The one where I confessed again why I thought he was gay.

“You seriously thought I was gay, huh?”

I think I may have hurt his feelings. Or deflated his fragile ego. I mean, I did at one point have to show him how to act like an alpha. It’s not entirely my fault.

“There were certain tells,” I admit guiltily, pulling my wrinkled shirt on over my head. I guess it was a case of mistaken identity. My heart felt you and wanted to believe you were a hetero man, but there were so many arrows pointing in the wrong direction. It’s not only your friendship with Patrick, but then you never made a move on me, so instead of believing you weren’t attracted to me because of me, I assumed it was because I was female.”

“Wow, that’s crazy. Who knew I made such a great gay guy?”

Theo stands in front of his closet and pulls from the dress shirts hanging there, slipping it on his body.

He buttons the final button and rubs his forehead like this is causing him an insurmountable headache.

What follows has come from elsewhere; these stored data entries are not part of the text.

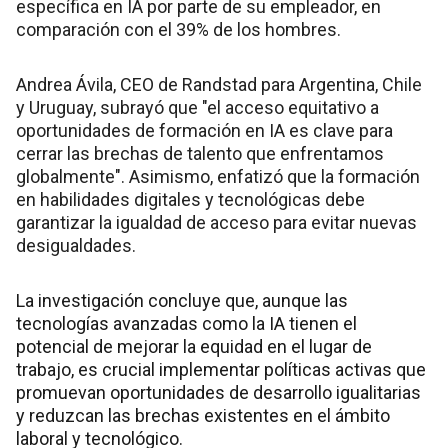
específica en IA por parte de su empleador, en
comparación con el 39% de los hombres.
Andrea Ávila, CEO de Randstad para Argentina, Chile
y Uruguay, subrayó que "el acceso equitativo a
oportunidades de formación en IA es clave para
cerrar las brechas de talento que enfrentamos
globalmente". Asimismo, enfatizó que la formación
en habilidades digitales y tecnológicas debe
garantizar la igualdad de acceso para evitar nuevas
desigualdades.
La investigación concluye que, aunque las
tecnologías avanzadas como la IA tienen el
potencial de mejorar la equidad en el lugar de
trabajo, es crucial implementar políticas activas que
promuevan oportunidades de desarrollo igualitarias
y reduzcan las brechas existentes en el ámbito
laboral y tecnológico.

Theo slips on his shorts and walks toward me, cupping my face in his hands and pulling me into him. It makes me feel so good. Secure. Wanted. Understood.

“I certainly hope I dispelled all those myths by the way I fucked you last night and this morning.” He quirks an eyebrow, full of cockiness and sexy attitude.

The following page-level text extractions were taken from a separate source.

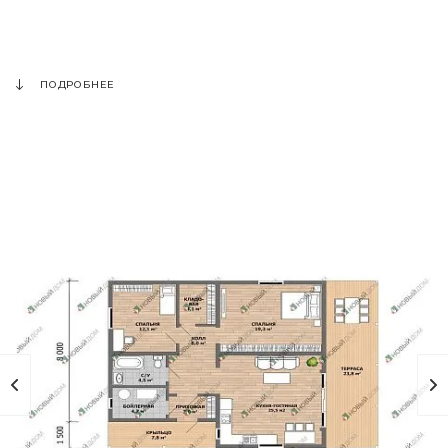
ПОДРОБНЕЕ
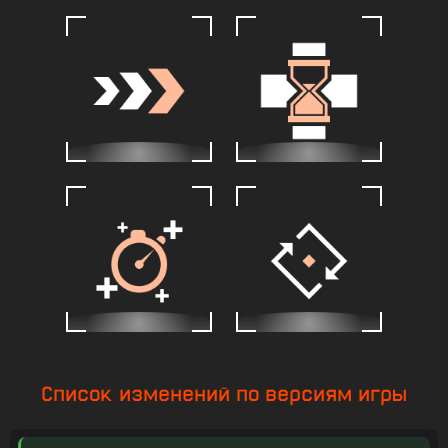
Список изменений по версиям игры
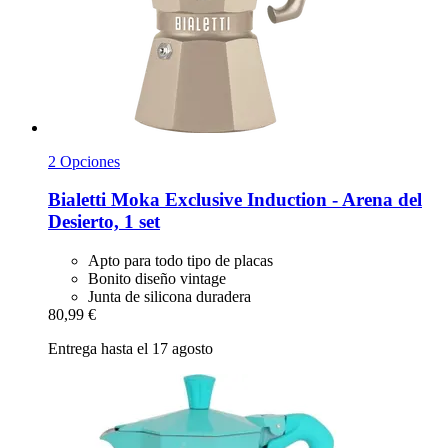
2 Opciones
Bialetti
Moka Exclusive Induction -​ Arena del
Desierto, 1 set
Apto para todo tipo de placas
Bonito diseño vintage
Junta de silicona duradera
80,99 €
Entrega hasta el 17 agosto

The heat rushes to my face and between my thighs.

But I go with a snarky response and shrug my shoulders.

“Still not exactly convinced you’re not bi.”

I give a little shout of glee as he picks me up and throws me on the bed, and I end up in a heap on top of the messy, well-used sheets.

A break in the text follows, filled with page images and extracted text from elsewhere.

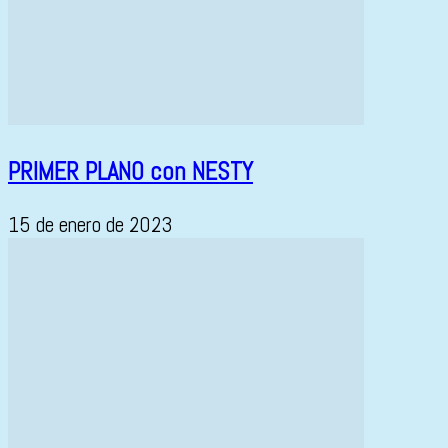
PRIMER PLANO con NESTY
15 de enero de 2023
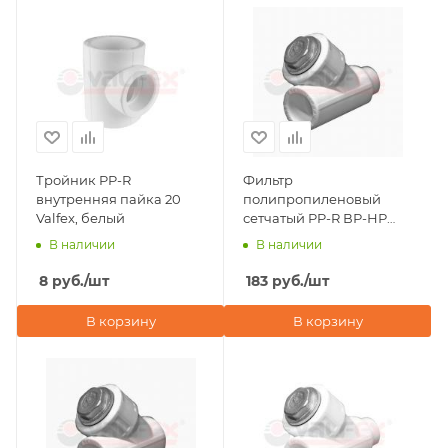
Тройник PP-R
Фильтр
внутренняя пайка 20
полипропиленовый
Valfex, белый
сетчатый PP-R ВР-НР
20х1/2" Valfex, серый
В наличии
В наличии
8
руб.
/шт
183
руб.
/шт
В корзину
В корзину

With every step he takes toward me, he emphasizes his reply.

“I. Am. Not. Gay. Or Bi. Got it?”

And then he lands on top of me, swiftly lifting me and flipping me on top of him as he rolls on his back. He combs my loose curls out of my face and stares into my eyes.

“Well, maybe I need more convincing…”

His expression turns serious.

“Do you think other’s think I am? Birdie said something about it the other day. No one has ever commented on it before.”

I shake my head. “I don’t think so. Theo, I just misunderstood. I misread all the signals that lead me to believe that about you. For one, you’re living here with Pat and have a history with him, and you were talking about your ex, Al…what was I supposed to think?”

He kisses me square on the mouth before lowering his head to the mattress below.

“Okay, let’s forget about all of that. But we need to talk about the rest of this week. The rehearsals. The crew.Marlon. You and me together.”

Pushing up on my elbows, I place one hand across his chest, the warmth a contradiction to the cold blast of seriousness from his tone. I knew we’d have to hold this conversation, but I still wasn’t ready for it.

“How do you want to play it?”

I was leaving it all up to him. He has to take the lead. It isn’t my call because it’s his profession. His real job and his career. I’m just along for the fun ride.

He smooths back an errant curl and sighs.